Despite all the commotion regarding this case, with suggestions of slavery and forced labour, the reality is that the decision was made on a very narrow point. Indeed the court was quite clear that, generally, those claiming Jobseeker’s Allowance ‘should be required to participate in arrangements which may improve their prospects of obtaining remunerative employment’. It said that such arrangements would not breach Article 4 of the European Convention on Human Rights, which prohibits slavery and forced labour.

So if forcing jobseekers to take part in certain schemes is not slavery what exactly made it unlawful in this case? Simply put, the schemes were not set out in the way required by law, so they were unlawful. The schemes were apparently operated under the Jobseeker’s Allowance (Employment, Skills and Enterprise Scheme) Regulations 2011. The Jobseeker’s Act 1995 (section 17A) provides that regulations can make rules for requiring people to participate in back to work schemes of a ‘prescribed description’. The 2011 Regulations simply stated that there was Employment, Skills and Enterprise Scheme and that it was a scheme under the 1995 Act. The regulations did not give any other description of the scheme nor the schemes that Miss Reilly and Mr Wilson were told to participate in. As the schemes were not properly described they were not of a ‘prescribed description’ as required by the 1995 Act. They were therefore unlawful and were quashed (invalidated) by the court.

The government intends to appeal the decision to the Supreme Court. In the meantime it has laid new, more precise, regulations before Parliament so that the schemes can continue.

Wednesday 6 February 2013

Perverting the Course of Justice and Marital Coercion


This week former cabinet minister, Chris Huhne, has pleaded guilty to perverting the course of justice by allowing his then wife to take speeding penalty points for him in 2003.

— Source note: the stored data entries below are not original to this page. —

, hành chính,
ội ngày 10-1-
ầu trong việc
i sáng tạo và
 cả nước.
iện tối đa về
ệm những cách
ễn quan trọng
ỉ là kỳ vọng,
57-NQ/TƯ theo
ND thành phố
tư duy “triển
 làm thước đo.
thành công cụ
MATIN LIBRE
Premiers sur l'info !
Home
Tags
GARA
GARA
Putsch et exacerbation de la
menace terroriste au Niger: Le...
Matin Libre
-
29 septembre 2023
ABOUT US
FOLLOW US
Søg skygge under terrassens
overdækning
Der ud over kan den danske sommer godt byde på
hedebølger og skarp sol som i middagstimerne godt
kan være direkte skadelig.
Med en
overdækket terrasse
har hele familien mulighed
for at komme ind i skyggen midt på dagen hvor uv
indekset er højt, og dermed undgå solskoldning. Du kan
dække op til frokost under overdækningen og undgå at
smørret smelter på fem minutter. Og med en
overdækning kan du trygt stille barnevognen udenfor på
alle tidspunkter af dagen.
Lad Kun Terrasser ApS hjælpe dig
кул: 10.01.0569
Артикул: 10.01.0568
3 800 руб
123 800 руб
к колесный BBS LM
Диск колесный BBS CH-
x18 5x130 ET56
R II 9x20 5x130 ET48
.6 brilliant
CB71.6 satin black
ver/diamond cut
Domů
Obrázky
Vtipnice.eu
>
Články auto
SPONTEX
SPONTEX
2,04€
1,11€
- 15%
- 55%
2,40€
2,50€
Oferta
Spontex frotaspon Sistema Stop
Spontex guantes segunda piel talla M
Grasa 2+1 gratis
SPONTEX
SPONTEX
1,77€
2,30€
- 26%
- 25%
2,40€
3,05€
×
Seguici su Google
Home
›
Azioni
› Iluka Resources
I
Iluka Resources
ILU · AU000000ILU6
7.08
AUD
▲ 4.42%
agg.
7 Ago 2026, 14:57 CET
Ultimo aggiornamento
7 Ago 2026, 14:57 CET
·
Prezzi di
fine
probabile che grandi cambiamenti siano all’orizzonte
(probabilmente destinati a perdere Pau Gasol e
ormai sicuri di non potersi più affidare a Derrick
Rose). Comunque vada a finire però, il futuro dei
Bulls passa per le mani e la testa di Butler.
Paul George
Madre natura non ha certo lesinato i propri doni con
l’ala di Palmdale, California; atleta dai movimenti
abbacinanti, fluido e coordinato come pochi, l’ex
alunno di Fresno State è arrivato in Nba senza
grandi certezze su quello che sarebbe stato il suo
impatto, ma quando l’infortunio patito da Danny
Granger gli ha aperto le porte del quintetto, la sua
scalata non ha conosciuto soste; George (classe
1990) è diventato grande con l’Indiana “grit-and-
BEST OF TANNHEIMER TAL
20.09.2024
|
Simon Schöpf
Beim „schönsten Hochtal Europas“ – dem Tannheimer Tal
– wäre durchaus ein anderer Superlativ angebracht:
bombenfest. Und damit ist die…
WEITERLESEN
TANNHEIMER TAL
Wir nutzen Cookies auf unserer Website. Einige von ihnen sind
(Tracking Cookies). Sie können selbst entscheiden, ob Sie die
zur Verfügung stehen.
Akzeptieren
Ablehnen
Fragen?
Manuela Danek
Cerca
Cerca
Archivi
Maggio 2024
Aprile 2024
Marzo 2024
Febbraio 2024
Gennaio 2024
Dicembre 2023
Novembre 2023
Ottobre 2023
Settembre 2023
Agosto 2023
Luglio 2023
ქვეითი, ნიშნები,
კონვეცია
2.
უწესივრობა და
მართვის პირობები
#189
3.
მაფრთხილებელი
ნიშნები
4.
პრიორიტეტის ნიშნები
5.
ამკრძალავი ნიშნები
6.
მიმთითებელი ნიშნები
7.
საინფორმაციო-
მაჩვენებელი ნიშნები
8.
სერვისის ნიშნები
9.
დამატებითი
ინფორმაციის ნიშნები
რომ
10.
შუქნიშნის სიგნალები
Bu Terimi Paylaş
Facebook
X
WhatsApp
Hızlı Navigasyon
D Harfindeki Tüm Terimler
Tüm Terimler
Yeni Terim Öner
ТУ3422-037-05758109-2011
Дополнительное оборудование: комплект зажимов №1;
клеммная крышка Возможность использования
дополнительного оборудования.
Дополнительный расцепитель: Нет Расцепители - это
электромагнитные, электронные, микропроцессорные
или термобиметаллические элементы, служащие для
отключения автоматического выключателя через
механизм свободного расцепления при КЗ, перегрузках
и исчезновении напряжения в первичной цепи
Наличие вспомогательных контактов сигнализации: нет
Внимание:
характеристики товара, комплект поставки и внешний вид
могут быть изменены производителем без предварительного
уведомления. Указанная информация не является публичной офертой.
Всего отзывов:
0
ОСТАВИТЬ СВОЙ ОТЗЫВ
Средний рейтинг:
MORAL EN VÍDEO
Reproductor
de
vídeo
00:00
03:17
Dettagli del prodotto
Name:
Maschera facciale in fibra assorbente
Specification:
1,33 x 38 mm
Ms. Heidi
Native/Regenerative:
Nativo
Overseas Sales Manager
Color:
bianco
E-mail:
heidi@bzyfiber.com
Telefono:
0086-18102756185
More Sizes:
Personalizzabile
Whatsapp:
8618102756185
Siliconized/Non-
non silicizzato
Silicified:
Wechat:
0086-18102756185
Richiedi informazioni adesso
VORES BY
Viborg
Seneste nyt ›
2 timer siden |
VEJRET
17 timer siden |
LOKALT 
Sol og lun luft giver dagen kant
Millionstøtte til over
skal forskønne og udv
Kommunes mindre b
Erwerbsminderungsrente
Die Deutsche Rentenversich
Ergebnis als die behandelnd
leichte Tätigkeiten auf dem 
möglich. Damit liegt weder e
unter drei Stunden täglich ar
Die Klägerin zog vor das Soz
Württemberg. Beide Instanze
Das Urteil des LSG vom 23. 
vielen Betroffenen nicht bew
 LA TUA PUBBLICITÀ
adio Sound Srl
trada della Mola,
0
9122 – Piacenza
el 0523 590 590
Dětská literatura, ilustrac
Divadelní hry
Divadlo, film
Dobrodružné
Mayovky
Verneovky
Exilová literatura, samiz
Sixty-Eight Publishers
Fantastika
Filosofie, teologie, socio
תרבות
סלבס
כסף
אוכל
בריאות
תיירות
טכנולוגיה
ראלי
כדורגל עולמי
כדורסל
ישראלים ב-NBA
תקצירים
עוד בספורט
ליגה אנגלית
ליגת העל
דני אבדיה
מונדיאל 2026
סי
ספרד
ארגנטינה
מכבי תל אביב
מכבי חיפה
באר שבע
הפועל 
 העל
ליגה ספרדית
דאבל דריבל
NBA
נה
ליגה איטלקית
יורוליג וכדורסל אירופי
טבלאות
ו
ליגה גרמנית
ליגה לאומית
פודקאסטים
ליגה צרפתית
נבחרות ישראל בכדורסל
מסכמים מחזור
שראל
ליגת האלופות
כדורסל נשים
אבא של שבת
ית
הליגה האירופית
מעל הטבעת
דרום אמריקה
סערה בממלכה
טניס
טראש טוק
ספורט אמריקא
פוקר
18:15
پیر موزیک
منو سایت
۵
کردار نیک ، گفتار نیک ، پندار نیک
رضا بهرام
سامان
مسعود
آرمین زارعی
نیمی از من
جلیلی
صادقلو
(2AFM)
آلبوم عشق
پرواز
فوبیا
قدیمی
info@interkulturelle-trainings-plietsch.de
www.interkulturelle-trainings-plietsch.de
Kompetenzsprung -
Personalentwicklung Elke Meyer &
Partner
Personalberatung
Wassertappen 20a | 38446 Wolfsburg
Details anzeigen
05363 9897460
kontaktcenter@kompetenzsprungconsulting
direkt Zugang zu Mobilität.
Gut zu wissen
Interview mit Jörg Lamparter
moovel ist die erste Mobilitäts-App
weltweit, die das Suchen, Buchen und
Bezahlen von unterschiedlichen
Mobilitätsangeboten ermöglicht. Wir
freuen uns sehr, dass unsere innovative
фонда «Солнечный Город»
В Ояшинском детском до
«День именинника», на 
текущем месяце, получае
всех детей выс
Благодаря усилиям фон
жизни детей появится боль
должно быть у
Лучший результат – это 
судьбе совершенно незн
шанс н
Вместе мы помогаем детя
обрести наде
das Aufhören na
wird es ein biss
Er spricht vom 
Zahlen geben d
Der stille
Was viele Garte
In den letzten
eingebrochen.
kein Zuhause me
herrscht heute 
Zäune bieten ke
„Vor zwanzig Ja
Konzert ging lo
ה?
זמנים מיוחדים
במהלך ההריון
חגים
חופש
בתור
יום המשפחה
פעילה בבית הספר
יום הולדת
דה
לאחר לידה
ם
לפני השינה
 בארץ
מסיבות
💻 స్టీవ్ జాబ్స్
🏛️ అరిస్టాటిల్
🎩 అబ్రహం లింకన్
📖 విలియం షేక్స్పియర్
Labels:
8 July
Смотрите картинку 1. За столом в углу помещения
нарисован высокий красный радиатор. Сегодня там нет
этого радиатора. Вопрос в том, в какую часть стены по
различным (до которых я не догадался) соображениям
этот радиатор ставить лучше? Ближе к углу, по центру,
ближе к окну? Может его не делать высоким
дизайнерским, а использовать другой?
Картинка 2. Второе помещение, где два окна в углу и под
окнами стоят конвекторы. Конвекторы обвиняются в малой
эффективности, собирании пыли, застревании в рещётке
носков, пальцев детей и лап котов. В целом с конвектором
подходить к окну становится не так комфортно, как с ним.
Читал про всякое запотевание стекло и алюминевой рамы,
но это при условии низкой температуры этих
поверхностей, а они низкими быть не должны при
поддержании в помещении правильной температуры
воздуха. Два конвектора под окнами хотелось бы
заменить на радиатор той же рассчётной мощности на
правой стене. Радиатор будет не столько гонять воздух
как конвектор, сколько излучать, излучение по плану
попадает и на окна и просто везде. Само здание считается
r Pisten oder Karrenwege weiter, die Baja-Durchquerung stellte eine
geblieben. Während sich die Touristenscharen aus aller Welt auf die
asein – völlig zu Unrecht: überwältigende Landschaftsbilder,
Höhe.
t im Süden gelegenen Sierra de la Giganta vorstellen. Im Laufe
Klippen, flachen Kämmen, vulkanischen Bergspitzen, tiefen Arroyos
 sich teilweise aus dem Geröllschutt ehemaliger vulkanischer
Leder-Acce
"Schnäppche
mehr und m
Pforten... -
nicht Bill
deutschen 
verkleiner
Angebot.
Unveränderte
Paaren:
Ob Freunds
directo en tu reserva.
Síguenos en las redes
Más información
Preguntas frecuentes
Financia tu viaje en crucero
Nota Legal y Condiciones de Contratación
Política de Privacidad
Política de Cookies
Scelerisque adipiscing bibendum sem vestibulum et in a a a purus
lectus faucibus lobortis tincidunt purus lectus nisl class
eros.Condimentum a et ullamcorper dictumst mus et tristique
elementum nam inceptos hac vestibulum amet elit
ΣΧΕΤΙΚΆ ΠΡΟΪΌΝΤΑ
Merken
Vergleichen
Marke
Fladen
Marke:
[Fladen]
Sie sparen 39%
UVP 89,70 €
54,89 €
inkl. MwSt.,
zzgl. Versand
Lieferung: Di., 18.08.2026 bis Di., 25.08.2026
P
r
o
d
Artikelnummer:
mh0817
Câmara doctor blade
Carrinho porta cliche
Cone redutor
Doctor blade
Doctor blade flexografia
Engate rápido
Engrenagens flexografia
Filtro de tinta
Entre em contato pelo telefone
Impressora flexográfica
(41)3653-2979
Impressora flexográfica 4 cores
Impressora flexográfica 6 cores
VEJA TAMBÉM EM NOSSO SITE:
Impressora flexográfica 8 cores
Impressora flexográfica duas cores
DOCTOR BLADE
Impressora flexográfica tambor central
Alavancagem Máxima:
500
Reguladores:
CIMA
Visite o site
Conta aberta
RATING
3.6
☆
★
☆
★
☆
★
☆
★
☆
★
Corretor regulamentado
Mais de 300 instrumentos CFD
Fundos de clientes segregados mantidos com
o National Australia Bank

Huhne, who has now also resigned as an MP, accepted that he wanted to avoid the penalty points because they would lead to him losing his driving licence when added to the penalty points he already had. He now faces a possible prison sentence.

Meanwhile, his former wife, Vicky Pryce, continues to deny that she perverted the course of justice. It is alleged that she informed the police she was driving the vehicle when it was caught speeding so that Huhne avoided prosecution.

The court heard that the speeding offence only became public knowledge in 2011 after Huhne told Pryce about an extra-marital affair. The court was told that Pryce wanted revenge for the affair and provided the story to the Sunday Times to ‘nail him’.

Pryce will now use the marital coercion defence. She will have to prove that she was pressured by Huhne into accepting the speeding penalty points on his behalf. The trial continues.

Marital Coercion

The defence of marital coercion is a curious one, based on an old legal presumption that any crime committed by a wife in the presence of their husband was under coercion. The presumption was abolished by section 47 of the Criminal Justice Act 1925, but a defence remained. In any case apart from treason and murder it is a good defence for a wife to say an offence was committed in the presence of their husband under their coercion. The wife has to show on the balance of probabilities (that it is more likely that not) that their will was overcome by the coercion of the husband to commit the offence.

It is worth asking if we think such a defence is justified in the 21st century. After all we are all protected by defence of duress if we commit an offence (not murder, attempted murder or treason) because of a threat of serious harm. The Law Commission, the body that reviews the law, has called for the abolition of the defence, saying it is not suited to modern conditions. I certainly agree.